What does it mean to post a paper to arXiv? More specifically, a paper that has not been accepted to a peer-reviewed venue; less specifically, to any easily-searchable, time-stamped, respected depository.
Scenario A: You have a result, but there is no decent deadline for another few months. Maybe you know that a ‘competing’ team is working on the same result. Should you post to arXiv? Would that actually protect you from being scooped if someone else published the result in the meantime (perhaps at a venue that you deemed unsuitable)?
Scenario B: You are building on result B that has appeared in arXiv, but has not been accepted (yet?) at a peer-reviewed venue. You have verified the work in B. Can you reference an un-traditionally-published work?
Scenario C: You are reviewing a paper C and, being a diligent reviewer, you brush up on the latest in the area. You find a very relevant paper posted on arXiv, paper X, dated before paper C would have been submitted. Paper C makes no reference to paper X. What do you do if: Paper C seems awfully similar (similar techniques, similar results) to paper X? Does your opinion change if Paper C is a subset or superset of paper X?
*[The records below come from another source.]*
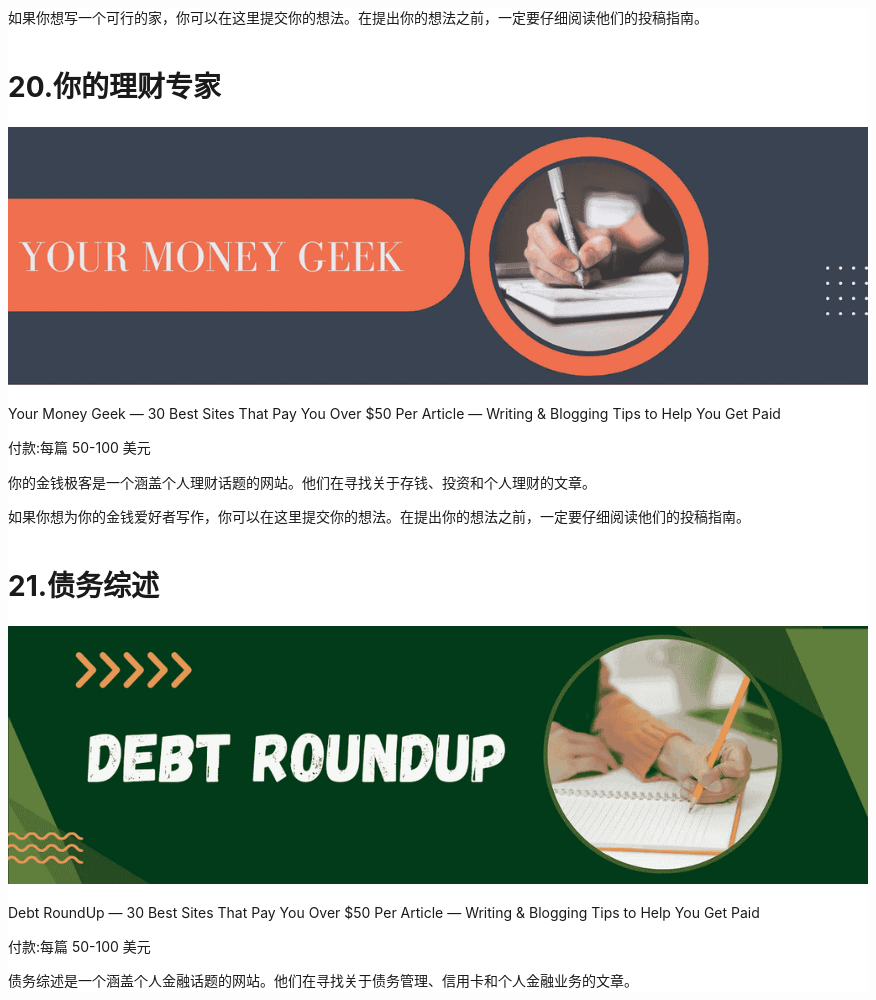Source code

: 如果你想写一个可行的家，你可以在这里提交你的想法。在提出你的想法之前，一定要仔细阅读他们的投稿指南。

# 20.你的理财专家

![](img/1403495544005b5f2077d876bb768a6d.png)

Your Money Geek — 30 Best Sites That Pay You Over $50 Per Article — Writing & Blogging Tips to Help You Get Paid

付款:每篇 50-100 美元

你的金钱极客是一个涵盖个人理财话题的网站。他们在寻找关于存钱、投资和个人理财的文章。

如果你想为你的金钱爱好者写作，你可以在这里提交你的想法。在提出你的想法之前，一定要仔细阅读他们的投稿指南。

# 21.债务综述

![](img/70b62506f3fc8b63d90d992d05aff7c1.png)

Debt RoundUp — 30 Best Sites That Pay You Over $50 Per Article — Writing & Blogging Tips to Help You Get Paid

付款:每篇 50-100 美元

债务综述是一个涵盖个人金融话题的网站。他们在寻找关于债务管理、信用卡和个人金融业务的文章。
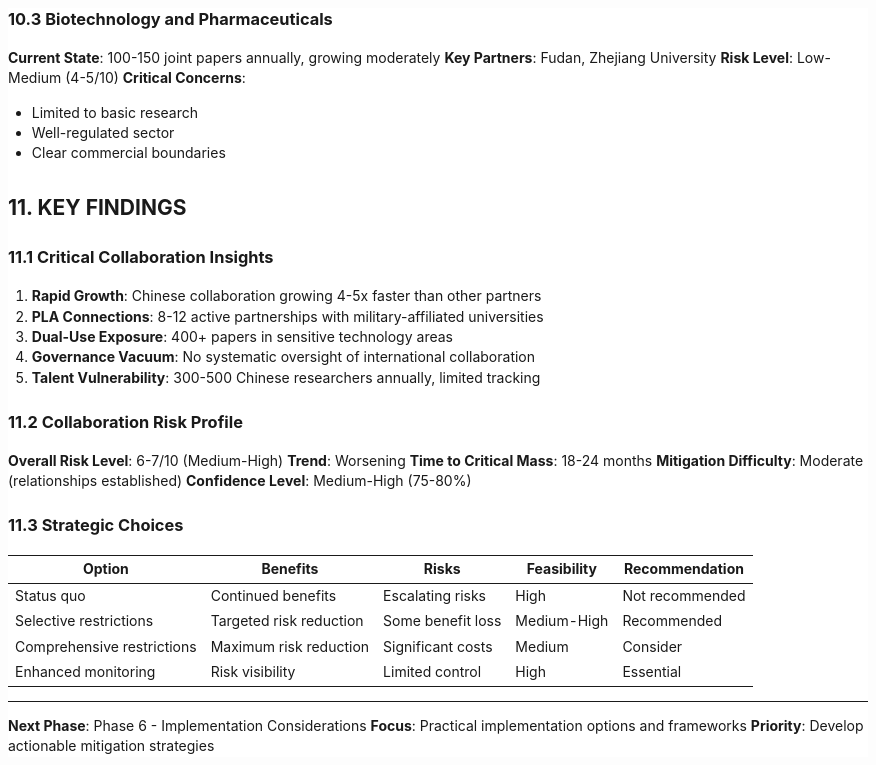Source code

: ### 10.3 Biotechnology and Pharmaceuticals

**Current State**: 100-150 joint papers annually, growing moderately
**Key Partners**: Fudan, Zhejiang University
**Risk Level**: Low-Medium (4-5/10)
**Critical Concerns**:
- Limited to basic research
- Well-regulated sector
- Clear commercial boundaries

## 11. KEY FINDINGS

### 11.1 Critical Collaboration Insights

1. **Rapid Growth**: Chinese collaboration growing 4-5x faster than other partners
2. **PLA Connections**: 8-12 active partnerships with military-affiliated universities
3. **Dual-Use Exposure**: 400+ papers in sensitive technology areas
4. **Governance Vacuum**: No systematic oversight of international collaboration
5. **Talent Vulnerability**: 300-500 Chinese researchers annually, limited tracking

### 11.2 Collaboration Risk Profile

**Overall Risk Level**: 6-7/10 (Medium-High)
**Trend**: Worsening
**Time to Critical Mass**: 18-24 months
**Mitigation Difficulty**: Moderate (relationships established)
**Confidence Level**: Medium-High (75-80%)

### 11.3 Strategic Choices

| Option | Benefits | Risks | Feasibility | Recommendation |
|--------|----------|-------|-------------|----------------|
| Status quo | Continued benefits | Escalating risks | High | Not recommended |
| Selective restrictions | Targeted risk reduction | Some benefit loss | Medium-High | Recommended |
| Comprehensive restrictions | Maximum risk reduction | Significant costs | Medium | Consider |
| Enhanced monitoring | Risk visibility | Limited control | High | Essential |

---
**Next Phase**: Phase 6 - Implementation Considerations
**Focus**: Practical implementation options and frameworks
**Priority**: Develop actionable mitigation strategies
I suppose as a reviewer, you would review the paper and point out paper X to the editor/PC member. But as an editor/PC member, what do you do? After all, it is possible for independent researchers to come up with the same result using similar techniques at the same time (I have seen this happen).
What does arXiving mean? Does it do more than provide an easy repository for papers? Do we (in TCS) treat arXiv differently than other areas?